The funny thing is that my nails aren’t even that nice.  I used to have nice nails.  In fact, in my Grade 12 yearbook I was voted “most likely to become a hand model.”  I’m not really sure what that says about me back then but it is what it is.  I guess in the big, horrifying picture that is high school, it could be worse…much worse.  It also goes to show that contrary to the belief of many teenagers, high school does not, in fact, determine the rest of your life.

One day not too long ago I decided to count exactly how many bottles I have.  I got to 25 and decided I needed to stop counting.  Of the 25 bottles I counted, there were 14 different shades of pink ranging from “pink chiffon” to “fuchsia power” and just about everything in between.  I would love to be the person who comes up with the names for nail polishes.  I’ve often wondered what kind of education and background you need to have to get that plush job.  Surely it’s something I’m qualified for?

A lot of the names don’t even describe the colour at all.  What colour do you think “mystery” is?  What about “looking glass,” “pret-a-porter,” “sew psyched” or “enchantress”?  Sometimes I even find myself picking the polish purely based on the name.  I once bought a colour called “skinny jeans” just because I knew it was the only time I would be able to get any type of skinny jean on my body.  I also once bought a colour called “commander in chic” because that’s definitely someone I want to be.

From time to time I attempt to “clean out” my nail polish drawer.  Of course, that means I end up purging a grand total of two bottles; usually one because it’s ‘turned’ narsty (yes, that is a word) and the other because I inevitably up buying two bottles of the same colour – occupational hazard for any nail polish addict.
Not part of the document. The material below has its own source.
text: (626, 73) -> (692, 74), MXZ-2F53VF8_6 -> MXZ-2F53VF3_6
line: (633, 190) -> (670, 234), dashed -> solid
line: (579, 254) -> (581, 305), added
I know it’s wrong.  I know that I really have all of the nail polish I really need (and then some).  I know there’s no need for me to spend one of my lunch-hours each week browsing the polish aisle at Shoppers on the off chance that I missed something last week…or that they’re having a sale I didn’t know about.

But I just can’t stop.

The warm weather is just around the corner and my toes will soon be exposed to the world, free from the shoe-and-sock prison they have been living in for the last six months.  This means I am in need of some new, pretty spring and summer polishes.

Need.

Yes, I need them.

I think I have to find a bigger drawer.